START Data to use
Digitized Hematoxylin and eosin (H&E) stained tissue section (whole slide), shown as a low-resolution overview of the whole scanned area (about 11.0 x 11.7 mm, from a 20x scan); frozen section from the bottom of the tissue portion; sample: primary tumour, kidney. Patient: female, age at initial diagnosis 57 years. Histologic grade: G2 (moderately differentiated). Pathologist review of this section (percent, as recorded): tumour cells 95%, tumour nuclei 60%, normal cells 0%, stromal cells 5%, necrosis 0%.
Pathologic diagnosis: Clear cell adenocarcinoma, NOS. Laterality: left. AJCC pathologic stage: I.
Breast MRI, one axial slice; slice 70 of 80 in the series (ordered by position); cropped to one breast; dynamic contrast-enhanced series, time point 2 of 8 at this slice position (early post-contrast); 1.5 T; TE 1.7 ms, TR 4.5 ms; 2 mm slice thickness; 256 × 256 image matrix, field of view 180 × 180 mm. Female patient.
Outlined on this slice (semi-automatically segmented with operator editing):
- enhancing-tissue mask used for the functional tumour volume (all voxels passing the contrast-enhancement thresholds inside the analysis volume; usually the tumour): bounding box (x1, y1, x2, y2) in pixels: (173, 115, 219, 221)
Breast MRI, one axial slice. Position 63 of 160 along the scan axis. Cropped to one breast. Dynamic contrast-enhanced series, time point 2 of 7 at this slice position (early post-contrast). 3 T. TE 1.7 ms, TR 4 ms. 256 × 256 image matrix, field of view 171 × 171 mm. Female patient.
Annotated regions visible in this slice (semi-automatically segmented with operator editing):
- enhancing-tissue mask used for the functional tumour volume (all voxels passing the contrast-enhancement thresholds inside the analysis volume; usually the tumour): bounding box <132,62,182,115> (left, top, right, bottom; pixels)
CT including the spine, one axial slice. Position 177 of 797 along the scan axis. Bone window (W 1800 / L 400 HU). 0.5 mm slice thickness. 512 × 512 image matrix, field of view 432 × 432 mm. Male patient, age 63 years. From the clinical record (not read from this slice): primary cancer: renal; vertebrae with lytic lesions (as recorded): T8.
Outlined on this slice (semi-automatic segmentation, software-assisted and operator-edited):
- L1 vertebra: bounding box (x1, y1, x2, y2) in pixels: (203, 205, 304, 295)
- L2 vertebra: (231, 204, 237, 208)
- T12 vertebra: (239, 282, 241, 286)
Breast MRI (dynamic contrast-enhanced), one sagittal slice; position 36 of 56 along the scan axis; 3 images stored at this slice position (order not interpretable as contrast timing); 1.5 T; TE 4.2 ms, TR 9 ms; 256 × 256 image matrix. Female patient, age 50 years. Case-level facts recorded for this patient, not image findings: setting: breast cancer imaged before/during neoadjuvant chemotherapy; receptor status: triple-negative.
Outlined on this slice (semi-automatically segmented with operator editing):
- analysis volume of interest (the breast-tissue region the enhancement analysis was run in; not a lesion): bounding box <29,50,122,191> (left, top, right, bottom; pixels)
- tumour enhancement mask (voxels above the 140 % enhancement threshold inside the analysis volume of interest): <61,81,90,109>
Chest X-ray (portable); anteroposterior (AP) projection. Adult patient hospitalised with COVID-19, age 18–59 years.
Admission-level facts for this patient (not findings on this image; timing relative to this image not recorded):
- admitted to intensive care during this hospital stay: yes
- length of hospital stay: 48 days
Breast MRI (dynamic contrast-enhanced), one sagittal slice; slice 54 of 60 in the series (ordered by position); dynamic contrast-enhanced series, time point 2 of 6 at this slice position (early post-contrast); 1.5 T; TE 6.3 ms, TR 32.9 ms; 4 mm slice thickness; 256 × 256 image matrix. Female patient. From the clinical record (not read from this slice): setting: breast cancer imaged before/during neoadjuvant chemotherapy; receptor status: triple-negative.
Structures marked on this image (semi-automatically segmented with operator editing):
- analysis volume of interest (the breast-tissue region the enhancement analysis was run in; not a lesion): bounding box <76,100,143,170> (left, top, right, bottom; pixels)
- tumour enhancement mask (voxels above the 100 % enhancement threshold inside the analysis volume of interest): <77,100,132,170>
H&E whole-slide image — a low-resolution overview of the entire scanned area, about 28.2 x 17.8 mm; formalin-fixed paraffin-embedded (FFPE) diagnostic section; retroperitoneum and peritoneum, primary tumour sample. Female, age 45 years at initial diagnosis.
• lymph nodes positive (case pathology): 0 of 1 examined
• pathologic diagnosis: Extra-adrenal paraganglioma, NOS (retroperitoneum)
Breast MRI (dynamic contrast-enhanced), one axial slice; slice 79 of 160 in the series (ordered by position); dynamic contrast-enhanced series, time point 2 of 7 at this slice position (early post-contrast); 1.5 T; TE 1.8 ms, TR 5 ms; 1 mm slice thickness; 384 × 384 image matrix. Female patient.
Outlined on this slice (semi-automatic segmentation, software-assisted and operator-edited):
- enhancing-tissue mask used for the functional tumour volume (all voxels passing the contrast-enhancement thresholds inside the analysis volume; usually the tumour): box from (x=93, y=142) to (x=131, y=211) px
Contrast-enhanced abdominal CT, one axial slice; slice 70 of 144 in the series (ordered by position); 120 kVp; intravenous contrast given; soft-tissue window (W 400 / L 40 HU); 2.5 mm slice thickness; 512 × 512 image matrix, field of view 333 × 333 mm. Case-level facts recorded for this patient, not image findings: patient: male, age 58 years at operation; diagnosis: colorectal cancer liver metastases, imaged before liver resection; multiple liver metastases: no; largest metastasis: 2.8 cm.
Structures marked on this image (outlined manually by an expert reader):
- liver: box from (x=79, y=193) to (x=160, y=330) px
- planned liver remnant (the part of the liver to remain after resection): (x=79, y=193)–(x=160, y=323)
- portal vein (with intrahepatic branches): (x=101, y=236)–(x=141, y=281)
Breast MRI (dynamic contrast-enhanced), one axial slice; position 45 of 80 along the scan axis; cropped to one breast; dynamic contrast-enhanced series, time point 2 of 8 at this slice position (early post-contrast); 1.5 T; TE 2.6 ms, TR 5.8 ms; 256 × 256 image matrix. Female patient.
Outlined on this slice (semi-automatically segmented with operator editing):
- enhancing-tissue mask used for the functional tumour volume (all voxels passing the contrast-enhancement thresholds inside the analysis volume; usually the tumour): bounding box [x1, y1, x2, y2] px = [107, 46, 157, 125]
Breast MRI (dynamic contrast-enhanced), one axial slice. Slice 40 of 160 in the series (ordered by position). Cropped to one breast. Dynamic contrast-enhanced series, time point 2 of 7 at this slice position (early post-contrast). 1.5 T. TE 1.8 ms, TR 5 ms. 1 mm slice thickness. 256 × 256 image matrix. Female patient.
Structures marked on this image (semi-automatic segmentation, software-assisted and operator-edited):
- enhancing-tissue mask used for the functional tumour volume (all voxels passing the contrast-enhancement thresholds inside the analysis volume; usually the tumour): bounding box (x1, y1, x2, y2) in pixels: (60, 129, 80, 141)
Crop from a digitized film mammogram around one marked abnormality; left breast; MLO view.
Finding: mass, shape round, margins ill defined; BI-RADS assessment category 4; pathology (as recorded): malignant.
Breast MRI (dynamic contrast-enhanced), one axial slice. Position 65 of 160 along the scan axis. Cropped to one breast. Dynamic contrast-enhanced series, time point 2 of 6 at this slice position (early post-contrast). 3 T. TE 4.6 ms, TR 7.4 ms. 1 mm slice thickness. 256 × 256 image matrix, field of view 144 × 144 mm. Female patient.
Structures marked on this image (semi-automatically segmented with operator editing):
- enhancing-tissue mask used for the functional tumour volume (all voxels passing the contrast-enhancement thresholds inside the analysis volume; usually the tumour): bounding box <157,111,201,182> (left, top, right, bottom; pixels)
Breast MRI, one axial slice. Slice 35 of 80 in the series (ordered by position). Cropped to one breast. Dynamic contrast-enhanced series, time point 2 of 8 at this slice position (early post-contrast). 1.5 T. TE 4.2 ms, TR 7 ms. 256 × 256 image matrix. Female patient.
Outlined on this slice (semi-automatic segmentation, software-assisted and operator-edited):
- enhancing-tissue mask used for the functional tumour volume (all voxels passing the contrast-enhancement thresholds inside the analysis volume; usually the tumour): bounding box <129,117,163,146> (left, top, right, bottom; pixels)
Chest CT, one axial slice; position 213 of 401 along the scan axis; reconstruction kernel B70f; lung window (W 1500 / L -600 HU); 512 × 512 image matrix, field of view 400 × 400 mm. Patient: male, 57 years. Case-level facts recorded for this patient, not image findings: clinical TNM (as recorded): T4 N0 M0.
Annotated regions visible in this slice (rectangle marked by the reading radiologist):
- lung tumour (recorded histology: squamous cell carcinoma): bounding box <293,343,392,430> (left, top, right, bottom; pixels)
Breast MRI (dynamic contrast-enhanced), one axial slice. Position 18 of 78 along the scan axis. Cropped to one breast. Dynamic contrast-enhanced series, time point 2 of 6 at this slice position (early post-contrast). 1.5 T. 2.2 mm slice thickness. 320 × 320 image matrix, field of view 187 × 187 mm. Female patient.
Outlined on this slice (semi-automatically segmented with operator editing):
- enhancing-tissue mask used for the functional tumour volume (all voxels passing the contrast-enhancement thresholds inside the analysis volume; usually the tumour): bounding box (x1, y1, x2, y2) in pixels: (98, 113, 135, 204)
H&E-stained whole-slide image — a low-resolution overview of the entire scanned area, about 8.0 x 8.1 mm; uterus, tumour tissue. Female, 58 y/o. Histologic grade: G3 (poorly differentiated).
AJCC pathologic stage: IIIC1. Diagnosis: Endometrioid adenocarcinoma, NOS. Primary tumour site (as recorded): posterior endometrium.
END Data to use
■ Required work ■
Working from the records above, write out verbatim only the lines from the line containing "Annotated regions visible in this slice (rectangle" through the line containing "- lung tumour".

■ Written solution ■
Annotated regions visible in this slice (rectangle marked by the reading radiologist):
- lung tumour (recorded histology: squamous cell carcinoma): bounding box <293,343,392,430> (left, top, right, bottom; pixels)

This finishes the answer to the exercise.